A chance to intercept inflammation
Sphingosine 1-phosphate (S1P) is a pro-inflammatory biomolecule that contributes to the formation of fibrotic tissue in the kidney during the progression of CKD. Drugs can be used to block S1P activity by inhibiting its receptor, but these have been shown to perform poorly in people with kidney disease and they can induce serious side effects.

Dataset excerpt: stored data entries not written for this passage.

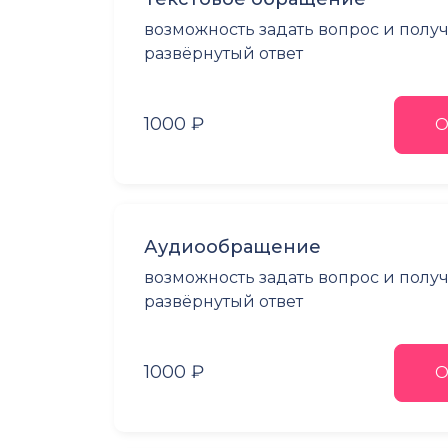
возможность задать вопрос и полу
развёрнутый ответ
1000 ₽
О
Аудиообращение
возможность задать вопрос и полу
развёрнутый ответ
1000 ₽
О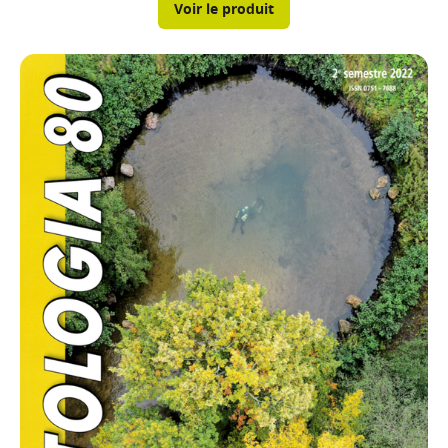
Voir le produit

Researchers at the University of Virginia in Charlottesville and their colleagues have now dissected how S1P contributes to kidney fibrosis and identified a mechanism by which they can effectively disrupt this process. They focused specifically on the role of kidney perivascular cells, which line the capillaries of the kidney and communicate closely with the immune system. Earlier work has also strongly indicated that S1P production in these cells is directly involved in the onset of fibrosis.
First, the authors confirmed that inhibiting the production of S1P in these kidney cells quelled the pro-inflammatory response that would normally be elicited in response to kidney injury. Then, they determined that this response is dependent on a protein called Spns2. Perivascular cells use Spns2 to release newly synthesized S1P into the extracellular space, in which it can associate with its receptor and thereby trigger inflammation.
This suggested that there is an opportunity to break the immunological chain of events leading to fibrosis. The authors tested a newly identified small-molecule inhibitor of Spns2 and showed that it could mitigate the inflammatory response in cultured human perivascular cells. They also observed protective effects from this drug in a rodent model of kidney fibrosis, whereas an existing drug that blocks the S1P receptor conferred no such benefit. It remains to be seen whether these therapeutic effects translate to people with CKD, but the initial results suggest that targeting Spns2 could offer a promising avenue for preventing or slowing fibrosis.
Sci. Transl. Med. 14, eabj2681 (2022).
Protecting heart health
Many people with CKD also experience hypertension, a condition that can further exacerbate kidney disease while also worsening cardiovascular health. A clinical trial conducted by researchers at Indiana University in Indianapolis now demonstrates that a drug already used to treat high blood pressure can also confer safe and meaningful protection to people with advanced CKD.
Chlorthalidone is a diuretic drug known to reduce the risk of stroke and heart failure, but there have been some concerns about giving it or related compounds to people with late-stage CKD. To test whether people with this stage of disease might benefit, the authors randomized 160 individuals with severe CKD and high blood pressure to receive 12 weeks of either chlorthalidone or a placebo, alongside a standardized course of other anti-hypertension medications.
The treatment arm experienced a notable decrease in blood pressure within four weeks of beginning treatment, relative to the placebo arm. The difference in blood pressure between the two groups persisted throughout the study, and remained statistically significant at 12 weeks, when treatment was discontinued. Beyond this point, the blood pressure of the treatment arm began to rise again. Those taking chlorthalidone also showed other signs of clinical improvement, including weight loss and reduced levels of various blood biomarkers of heart-failure risk. Importantly, those in the treatment arm experienced only a marginal increase in adverse events overall, with fewer serious events requiring hospitalization than in the placebo group.
Although this was a small study with an under-representation of women and people of Asian or Hispanic ancestry, it offers evidence that this drug could protect heart and kidney function in people with CKD. The authors say a phase III trial to demonstrate the efficacy of the drug in a larger cohort is needed.